Yvon Walsh m'a expliqué qu'il avait bien aimé sa première expérience dans le stock-car même s'il a été handicapé par de nombreux ennuis mécaniques. Il a trouvé que les adeptes du stock-car étaient très accueillants et amicaux. "Tout le monde est ami, tout le monde veut vous aider, c'est vraiment plaisant de travailler dans une telle ambiance".

 

 

En 1972 : Yvon Walsh.

 

Qui fait ses débuts dans le stock-car cet été m'a confié que certains pilotes de la Métropole croyait qu'il avait volontairement fait de l'obstruction lors du dernier Pennzoil afin de laisser le passage libre à un autre québécois.
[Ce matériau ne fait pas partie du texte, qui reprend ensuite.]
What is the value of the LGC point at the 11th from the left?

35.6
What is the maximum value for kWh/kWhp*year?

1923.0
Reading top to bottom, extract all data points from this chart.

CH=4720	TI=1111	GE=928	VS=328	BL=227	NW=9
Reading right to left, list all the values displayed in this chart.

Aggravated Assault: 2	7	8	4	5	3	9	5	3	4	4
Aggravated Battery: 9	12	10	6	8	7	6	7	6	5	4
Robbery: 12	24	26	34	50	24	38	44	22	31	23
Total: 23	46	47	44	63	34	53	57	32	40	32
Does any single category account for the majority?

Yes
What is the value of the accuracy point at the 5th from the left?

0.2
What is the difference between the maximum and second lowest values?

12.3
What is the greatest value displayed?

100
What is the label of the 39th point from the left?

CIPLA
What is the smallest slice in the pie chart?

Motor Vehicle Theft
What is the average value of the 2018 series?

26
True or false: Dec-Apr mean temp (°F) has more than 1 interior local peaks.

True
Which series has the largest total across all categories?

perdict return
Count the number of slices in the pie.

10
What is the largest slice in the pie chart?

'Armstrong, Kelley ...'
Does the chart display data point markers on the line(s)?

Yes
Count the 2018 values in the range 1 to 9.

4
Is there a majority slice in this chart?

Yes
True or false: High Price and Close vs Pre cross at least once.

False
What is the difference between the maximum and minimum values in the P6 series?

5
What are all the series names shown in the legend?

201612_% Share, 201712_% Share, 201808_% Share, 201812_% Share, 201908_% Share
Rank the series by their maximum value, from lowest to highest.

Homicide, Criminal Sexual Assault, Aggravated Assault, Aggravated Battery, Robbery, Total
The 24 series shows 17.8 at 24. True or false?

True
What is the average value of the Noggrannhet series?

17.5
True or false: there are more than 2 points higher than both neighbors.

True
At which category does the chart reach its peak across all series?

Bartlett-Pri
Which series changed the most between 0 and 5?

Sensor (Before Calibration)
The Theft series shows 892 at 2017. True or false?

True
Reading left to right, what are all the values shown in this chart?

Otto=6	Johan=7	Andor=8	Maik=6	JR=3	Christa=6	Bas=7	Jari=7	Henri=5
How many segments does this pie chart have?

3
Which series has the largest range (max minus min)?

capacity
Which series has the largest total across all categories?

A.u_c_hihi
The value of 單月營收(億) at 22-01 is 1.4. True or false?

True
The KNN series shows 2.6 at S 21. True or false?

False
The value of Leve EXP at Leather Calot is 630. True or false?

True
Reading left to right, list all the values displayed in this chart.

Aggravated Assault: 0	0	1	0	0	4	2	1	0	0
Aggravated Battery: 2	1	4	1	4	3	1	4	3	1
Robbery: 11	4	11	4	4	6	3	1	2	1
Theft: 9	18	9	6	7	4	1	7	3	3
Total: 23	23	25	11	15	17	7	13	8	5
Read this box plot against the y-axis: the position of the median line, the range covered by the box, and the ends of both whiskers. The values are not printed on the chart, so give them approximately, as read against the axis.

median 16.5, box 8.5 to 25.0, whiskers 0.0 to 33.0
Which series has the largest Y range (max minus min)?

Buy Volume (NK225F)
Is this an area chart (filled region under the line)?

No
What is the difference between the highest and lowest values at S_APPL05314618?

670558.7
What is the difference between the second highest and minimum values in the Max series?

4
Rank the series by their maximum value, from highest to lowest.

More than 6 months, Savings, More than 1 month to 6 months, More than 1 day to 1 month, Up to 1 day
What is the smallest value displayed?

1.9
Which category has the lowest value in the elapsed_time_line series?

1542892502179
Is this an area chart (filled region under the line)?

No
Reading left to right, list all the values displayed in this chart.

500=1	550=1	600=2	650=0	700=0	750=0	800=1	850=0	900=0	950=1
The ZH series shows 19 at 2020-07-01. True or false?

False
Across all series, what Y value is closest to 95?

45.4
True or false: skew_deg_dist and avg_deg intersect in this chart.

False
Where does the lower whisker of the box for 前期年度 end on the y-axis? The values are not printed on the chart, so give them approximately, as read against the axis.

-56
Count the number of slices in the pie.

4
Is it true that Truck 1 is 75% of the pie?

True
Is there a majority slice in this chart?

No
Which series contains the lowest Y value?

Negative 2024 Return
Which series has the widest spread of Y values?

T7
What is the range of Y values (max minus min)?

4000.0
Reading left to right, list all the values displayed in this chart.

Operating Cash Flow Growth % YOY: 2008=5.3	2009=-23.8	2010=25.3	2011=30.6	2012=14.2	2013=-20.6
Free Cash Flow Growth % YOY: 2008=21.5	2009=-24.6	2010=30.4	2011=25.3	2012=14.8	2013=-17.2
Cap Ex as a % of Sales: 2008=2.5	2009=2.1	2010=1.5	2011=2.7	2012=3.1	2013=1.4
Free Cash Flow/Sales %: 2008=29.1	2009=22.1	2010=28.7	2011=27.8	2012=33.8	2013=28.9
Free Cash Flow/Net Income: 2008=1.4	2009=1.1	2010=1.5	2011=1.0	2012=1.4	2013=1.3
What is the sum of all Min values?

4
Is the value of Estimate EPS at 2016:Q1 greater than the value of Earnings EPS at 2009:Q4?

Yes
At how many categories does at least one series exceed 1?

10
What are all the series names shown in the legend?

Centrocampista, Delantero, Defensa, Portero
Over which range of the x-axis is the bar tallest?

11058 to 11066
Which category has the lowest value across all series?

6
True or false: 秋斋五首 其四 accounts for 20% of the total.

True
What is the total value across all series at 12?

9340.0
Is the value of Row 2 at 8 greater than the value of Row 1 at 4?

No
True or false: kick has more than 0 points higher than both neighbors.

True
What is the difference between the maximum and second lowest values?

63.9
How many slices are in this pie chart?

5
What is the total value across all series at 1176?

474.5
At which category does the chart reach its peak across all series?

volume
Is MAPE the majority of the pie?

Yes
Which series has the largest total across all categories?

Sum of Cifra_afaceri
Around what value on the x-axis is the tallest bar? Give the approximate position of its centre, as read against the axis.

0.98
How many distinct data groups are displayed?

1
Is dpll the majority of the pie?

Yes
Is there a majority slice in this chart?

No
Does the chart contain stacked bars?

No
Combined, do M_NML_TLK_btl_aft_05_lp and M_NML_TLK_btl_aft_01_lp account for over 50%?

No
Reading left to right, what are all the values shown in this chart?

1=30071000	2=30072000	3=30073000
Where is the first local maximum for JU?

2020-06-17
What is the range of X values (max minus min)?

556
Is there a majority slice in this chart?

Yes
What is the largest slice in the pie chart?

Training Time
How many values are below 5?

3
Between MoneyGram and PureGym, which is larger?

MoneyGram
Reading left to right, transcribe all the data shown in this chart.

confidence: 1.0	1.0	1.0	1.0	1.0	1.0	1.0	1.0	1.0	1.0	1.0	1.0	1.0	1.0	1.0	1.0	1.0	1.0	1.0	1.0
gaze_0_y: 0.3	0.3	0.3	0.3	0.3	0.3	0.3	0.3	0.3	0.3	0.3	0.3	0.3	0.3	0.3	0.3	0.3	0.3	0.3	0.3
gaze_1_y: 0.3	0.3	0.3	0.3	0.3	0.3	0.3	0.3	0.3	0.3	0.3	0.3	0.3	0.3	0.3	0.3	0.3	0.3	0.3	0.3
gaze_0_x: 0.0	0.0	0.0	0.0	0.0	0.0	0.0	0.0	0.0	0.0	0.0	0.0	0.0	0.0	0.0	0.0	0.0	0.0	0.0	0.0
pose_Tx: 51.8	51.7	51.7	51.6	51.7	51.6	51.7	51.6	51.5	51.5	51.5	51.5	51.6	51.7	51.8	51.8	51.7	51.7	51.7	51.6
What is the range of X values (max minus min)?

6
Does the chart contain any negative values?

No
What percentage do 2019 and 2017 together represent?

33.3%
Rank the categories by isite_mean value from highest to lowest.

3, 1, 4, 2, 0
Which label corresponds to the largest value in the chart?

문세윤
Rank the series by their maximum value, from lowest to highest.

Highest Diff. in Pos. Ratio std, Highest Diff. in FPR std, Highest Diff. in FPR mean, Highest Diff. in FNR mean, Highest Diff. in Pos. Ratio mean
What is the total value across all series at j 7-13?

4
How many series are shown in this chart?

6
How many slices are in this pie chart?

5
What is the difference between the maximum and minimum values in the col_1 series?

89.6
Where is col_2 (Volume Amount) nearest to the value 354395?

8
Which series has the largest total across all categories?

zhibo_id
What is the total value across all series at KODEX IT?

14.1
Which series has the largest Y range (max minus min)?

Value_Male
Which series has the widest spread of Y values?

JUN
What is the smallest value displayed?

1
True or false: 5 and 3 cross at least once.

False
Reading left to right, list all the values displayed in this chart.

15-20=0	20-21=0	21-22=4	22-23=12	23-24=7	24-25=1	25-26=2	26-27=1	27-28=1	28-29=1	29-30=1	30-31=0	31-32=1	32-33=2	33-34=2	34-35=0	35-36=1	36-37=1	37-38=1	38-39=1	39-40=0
Walsh a expliqué: "Ce n'est pas dans mes habitudes d'agir déloyalement, j' avais un nouveau système de direction sur ma Chevelle et il bloquait à certains moments, je ne pouvais pas aller où je voulais. La conduite était tellement dure que le volant a cassé".

 

Walsh a conclu en disant qu'il avait beaucoup d'admiration pour les pilotes de stock-car. "Ces gars là ont beaucoup de mérite, de dire Walsh, car en plus d'être pilote, il faut être mécanicien, spécialiste de suspension et connaitre sa voiture à fond".

 

Ces textes proviennent d’un journal mais le nom est indisponible.